We did pause before the first, to offer a few words. To the Universe, I explained.
"I love you," said Penn, to the berry. Then he gobbled it.
xox
Wednesday, May 4, 2011
•rhubarb•
(a light topping for pancakes, yogurt, toast... or stick a spoonful in the center of your unbaked muffins, for a surprise!)
Prep:
Wash one thick, ruby stalk of rhubarb, making sure all leaves are removed. Chop into various sizes (think nickel, penny, quarter) until you have one cup of fruit.
Rinse two kumquats and quarter them lengthwise; poke out the seeds with a paring knife. Chop coarsely.
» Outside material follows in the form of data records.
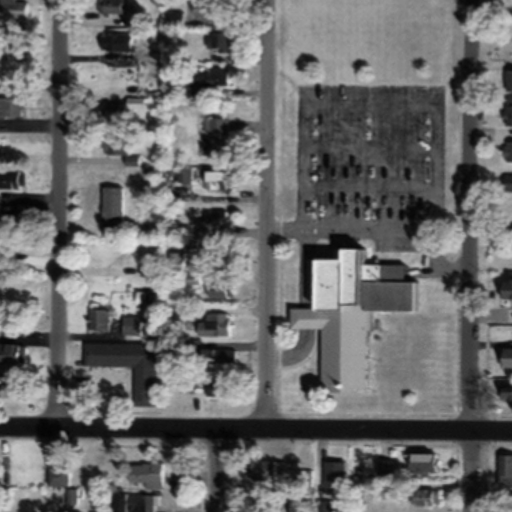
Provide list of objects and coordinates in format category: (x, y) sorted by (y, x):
building: (112, 6)
building: (207, 6)
building: (13, 8)
building: (175, 18)
building: (133, 21)
building: (17, 39)
building: (115, 41)
building: (219, 41)
building: (206, 79)
building: (508, 79)
building: (134, 103)
building: (10, 106)
building: (508, 110)
building: (112, 114)
building: (215, 137)
building: (0, 144)
building: (114, 145)
road: (371, 145)
building: (508, 150)
parking lot: (371, 162)
building: (184, 175)
building: (13, 178)
building: (215, 180)
building: (507, 183)
road: (370, 185)
building: (111, 206)
road: (60, 212)
road: (268, 213)
building: (216, 220)
building: (9, 221)
road: (285, 227)
road: (303, 228)
building: (189, 242)
road: (472, 256)
building: (176, 260)
road: (440, 260)
building: (191, 280)
building: (220, 287)
building: (505, 288)
building: (350, 308)
building: (349, 312)
building: (97, 318)
building: (213, 323)
building: (132, 324)
building: (189, 348)
building: (13, 352)
building: (218, 355)
building: (506, 356)
building: (128, 364)
building: (218, 386)
building: (12, 387)
building: (505, 389)
road: (337, 413)
road: (255, 427)
building: (422, 461)
road: (216, 469)
building: (262, 469)
building: (504, 469)
building: (146, 472)
building: (333, 473)
building: (59, 474)
building: (303, 476)
building: (391, 490)
building: (73, 494)
building: (424, 495)
building: (118, 501)
building: (144, 503)
building: (299, 504)
building: (325, 506)
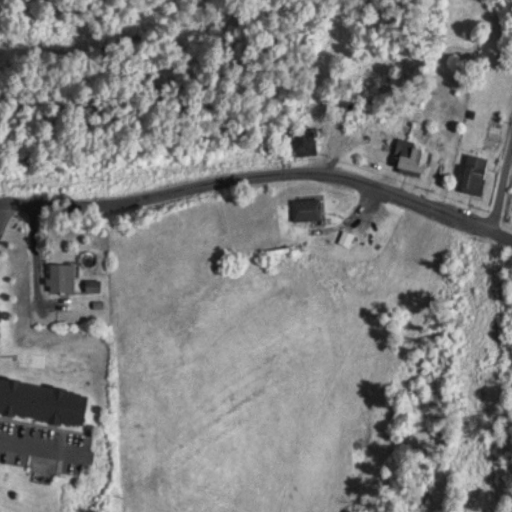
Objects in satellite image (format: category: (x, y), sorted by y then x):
building: (303, 141)
building: (410, 157)
building: (472, 174)
road: (261, 178)
road: (504, 192)
building: (305, 209)
building: (60, 278)
building: (92, 287)
road: (0, 359)
building: (41, 402)
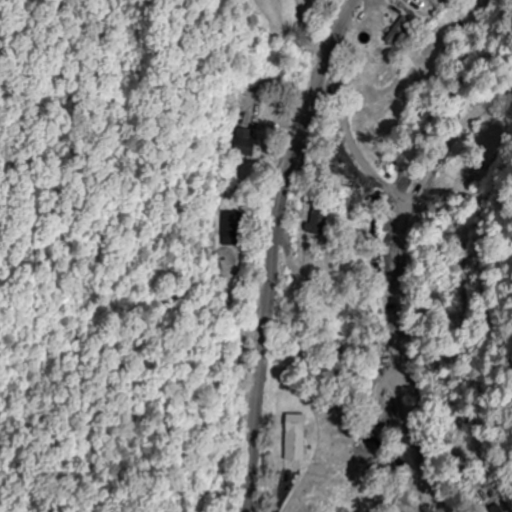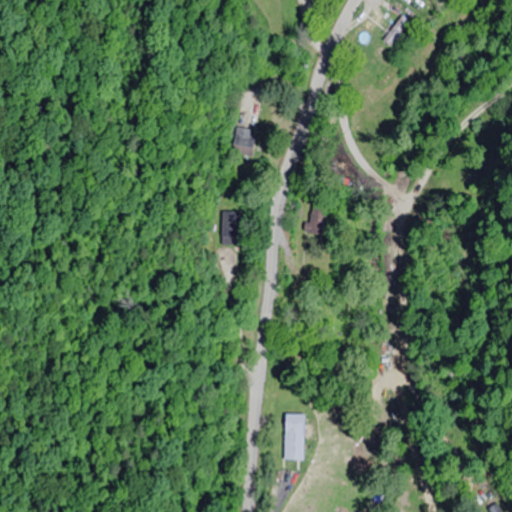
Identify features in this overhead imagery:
building: (399, 31)
building: (247, 142)
building: (320, 220)
building: (235, 228)
road: (274, 249)
road: (402, 277)
building: (297, 437)
building: (496, 508)
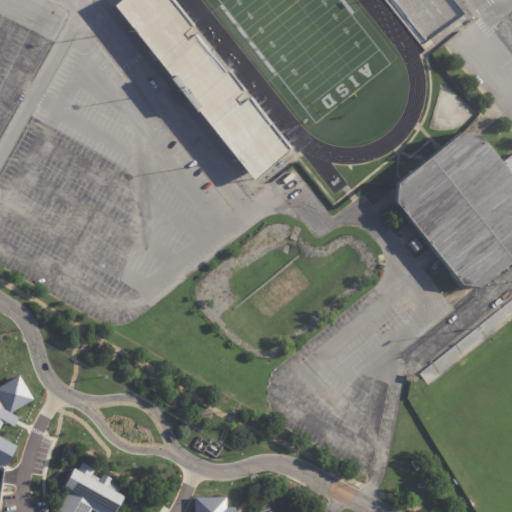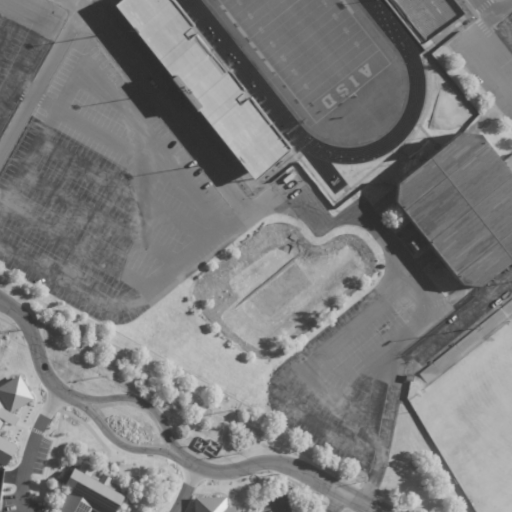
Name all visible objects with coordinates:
road: (487, 7)
road: (502, 7)
building: (423, 15)
building: (426, 16)
road: (9, 26)
road: (32, 40)
road: (499, 42)
park: (308, 47)
parking lot: (28, 48)
road: (483, 49)
parking lot: (489, 56)
track: (319, 63)
track: (320, 72)
road: (39, 78)
building: (204, 80)
building: (202, 82)
stadium: (311, 82)
road: (510, 82)
road: (19, 90)
road: (100, 93)
building: (176, 99)
road: (155, 107)
road: (42, 134)
road: (107, 138)
road: (181, 177)
road: (121, 189)
building: (461, 207)
building: (463, 207)
road: (97, 217)
road: (334, 219)
road: (72, 244)
road: (116, 306)
road: (400, 337)
building: (465, 342)
road: (35, 351)
road: (72, 357)
road: (398, 363)
road: (304, 365)
road: (388, 368)
building: (410, 378)
road: (177, 387)
road: (333, 395)
road: (65, 398)
road: (148, 406)
building: (10, 409)
building: (10, 410)
park: (474, 420)
road: (21, 424)
road: (87, 428)
road: (36, 431)
road: (367, 434)
road: (373, 442)
road: (125, 447)
road: (79, 448)
road: (262, 462)
road: (1, 476)
road: (12, 478)
road: (121, 486)
road: (368, 488)
building: (88, 492)
building: (88, 492)
road: (350, 499)
road: (400, 500)
road: (335, 502)
building: (210, 504)
building: (210, 505)
building: (275, 506)
road: (130, 510)
road: (62, 511)
road: (59, 512)
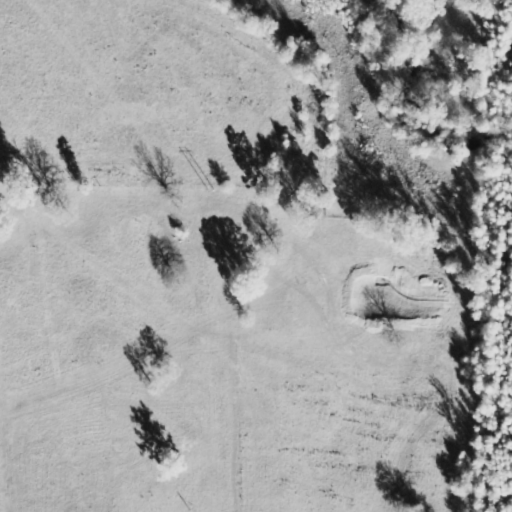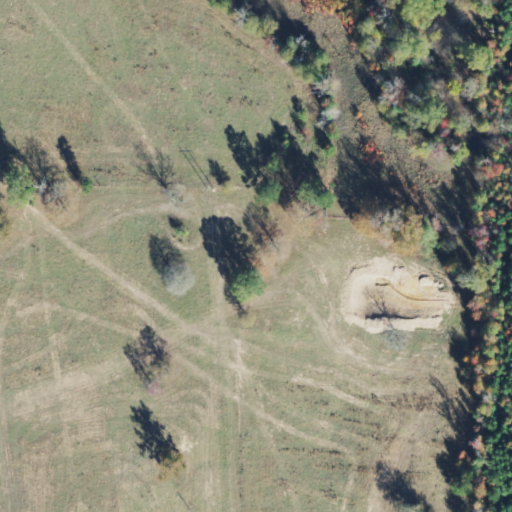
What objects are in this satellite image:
power tower: (212, 192)
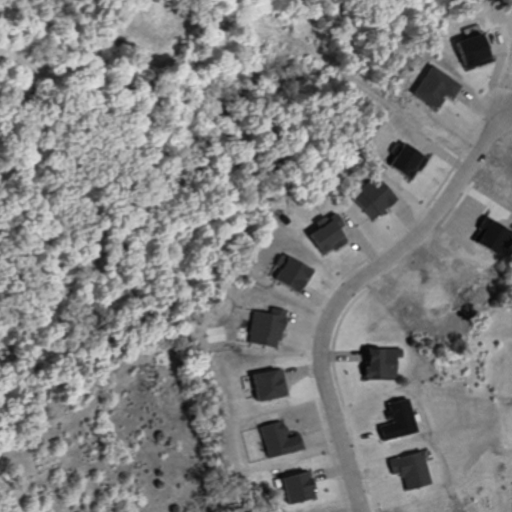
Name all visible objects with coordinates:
building: (467, 49)
building: (430, 87)
building: (401, 161)
building: (370, 197)
building: (323, 236)
building: (487, 237)
building: (287, 275)
road: (349, 286)
building: (264, 328)
building: (377, 363)
building: (265, 385)
building: (395, 421)
building: (276, 440)
building: (406, 470)
building: (292, 488)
Toss rhubarb and kumquat with 1/2 cup sugar and a 1/4 teaspoon salt in a small saucepan. Stir in 1/3 cup water, bring to gentle boil and simmer for 10 minutes. Add a teaspoon of rum. Stir, taste, adjust, serve.
Breakdown:
1 cup rhubarb
2 kumquats
1/2 cup sugar
1/4 teaspoon salt
1 teaspoon rum
I've never been a mixer of strawberries and rhubarb. I like the latter by itself and the former raw. You? xox

Pacific Star Gardens...
Friday, April 29, 2011
•tickle tickle•
Tagging along with Amanda Blake Soule today. xox
Friday, April 22, 2011
•California disbelievin', take two•

By what dumb luck did I arrive here, exactly?
Remind me, because I'm too dazzled by the shades of pink and orange and gold to know much of anything this week.
xox
Thursday, April 21, 2011
The Way Home
Back at the house where I'm staying, I placed the cuttings carefully in water, the jars a small jumble of sizes and shapes, some with labels on. Anything looks beautiful with a plant in it. I placed the jars on a small wooden book shelf--the lightweight, fold-out kind I've loved since college. This particular shelf holds classic vegetarian cookbooks, not my copies, but many that I own.
There's something about this setup that reminds me of who I am, what I love. What I've always loved: The unexpected contrast of green leaves and flowers in a glass jar with a scrappy old label. The simple shelving I can carry by myself if I have to. Vegetarian cookbooks. The whole thing has a homey, earthy, Laurel's Kitchen vibe that soothes me. A wood stove would complete the image--maybe topped by a Dutch oven full of soup or stew. Maybe the Turkish Spinach and Lentil from Sundays at Moosewood, yes? Loaves of bread and jars of homemade yogurt off to the side, rising and fermenting in the warmth, each according to its preference.
Now the plants will grow new roots, and so will I. One pot of stew, one loaf of bread, one jumble-jarred batch of flowers or yogurt at a time.